Retype the whole listing that follows so that it matches the original exactly.

Input data below:

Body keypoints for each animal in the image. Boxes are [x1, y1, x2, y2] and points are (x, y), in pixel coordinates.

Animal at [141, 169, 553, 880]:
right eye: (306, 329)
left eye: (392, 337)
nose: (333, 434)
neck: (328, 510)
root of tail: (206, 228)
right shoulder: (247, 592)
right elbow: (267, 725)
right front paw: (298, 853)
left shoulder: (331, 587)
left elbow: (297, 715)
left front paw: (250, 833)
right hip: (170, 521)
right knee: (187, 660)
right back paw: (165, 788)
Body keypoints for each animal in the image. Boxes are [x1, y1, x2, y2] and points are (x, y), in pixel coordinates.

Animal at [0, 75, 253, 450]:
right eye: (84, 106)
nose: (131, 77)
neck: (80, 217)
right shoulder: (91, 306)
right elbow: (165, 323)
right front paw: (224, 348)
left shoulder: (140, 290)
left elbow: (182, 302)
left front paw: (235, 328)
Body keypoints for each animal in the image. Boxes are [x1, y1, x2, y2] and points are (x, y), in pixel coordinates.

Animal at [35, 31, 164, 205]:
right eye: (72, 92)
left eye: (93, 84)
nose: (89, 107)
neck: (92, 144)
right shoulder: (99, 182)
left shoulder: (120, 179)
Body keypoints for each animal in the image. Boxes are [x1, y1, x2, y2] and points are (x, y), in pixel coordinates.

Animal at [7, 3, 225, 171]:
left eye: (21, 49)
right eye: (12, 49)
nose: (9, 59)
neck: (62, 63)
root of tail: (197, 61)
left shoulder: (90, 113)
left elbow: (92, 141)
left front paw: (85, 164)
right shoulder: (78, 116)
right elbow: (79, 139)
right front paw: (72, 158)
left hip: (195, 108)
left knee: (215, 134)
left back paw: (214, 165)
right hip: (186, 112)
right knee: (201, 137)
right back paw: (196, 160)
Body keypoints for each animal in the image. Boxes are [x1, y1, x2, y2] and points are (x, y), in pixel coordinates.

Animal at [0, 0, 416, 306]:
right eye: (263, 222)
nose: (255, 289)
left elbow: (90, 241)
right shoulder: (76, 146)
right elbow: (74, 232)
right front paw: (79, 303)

End of Input data.

> Result:
Body keypoints for each animal in the image. Boxes are [x1, y1, x2, y2] and points are (x, y), in pixel coordinates.

Animal at [141, 169, 553, 880]:
right eye: (306, 329)
left eye: (392, 337)
nose: (333, 434)
neck: (328, 510)
root of tail: (206, 228)
right shoulder: (247, 592)
right elbow: (267, 725)
right front paw: (298, 853)
left shoulder: (331, 587)
left elbow: (297, 715)
left front paw: (250, 833)
right hip: (170, 521)
right knee: (187, 660)
right back paw: (165, 788)
Body keypoints for each animal in the image. Boxes are [x1, y1, x2, y2] and points are (x, y), in pixel coordinates.

Animal at [0, 75, 253, 450]:
right eye: (84, 106)
nose: (131, 77)
neck: (80, 217)
right shoulder: (91, 306)
right elbow: (165, 323)
right front paw: (224, 348)
left shoulder: (140, 290)
left elbow: (182, 302)
left front paw: (235, 328)
Body keypoints for each animal in the image. Boxes are [x1, y1, x2, y2] and points are (x, y), in pixel coordinates.

Animal at [35, 31, 164, 205]:
right eye: (72, 92)
left eye: (93, 84)
nose: (89, 107)
neck: (92, 144)
right shoulder: (99, 182)
left shoulder: (120, 179)
Body keypoints for each animal in the image. Boxes are [x1, y1, x2, y2] and points are (x, y), in pixel coordinates.

Animal at [7, 3, 225, 171]:
left eye: (21, 49)
right eye: (12, 49)
nose: (9, 59)
neck: (62, 63)
root of tail: (197, 61)
left shoulder: (90, 113)
left elbow: (92, 141)
left front paw: (85, 164)
right shoulder: (78, 116)
right elbow: (79, 139)
right front paw: (72, 158)
left hip: (195, 108)
left knee: (215, 134)
left back paw: (214, 165)
right hip: (186, 112)
right knee: (201, 137)
right back paw: (196, 160)
Body keypoints for each animal in the image. Boxes are [x1, y1, x2, y2] and points are (x, y), in pixel coordinates.

Animal at [0, 0, 416, 306]:
right eye: (263, 222)
nose: (255, 289)
left elbow: (90, 241)
right shoulder: (76, 146)
right elbow: (74, 232)
right front paw: (79, 303)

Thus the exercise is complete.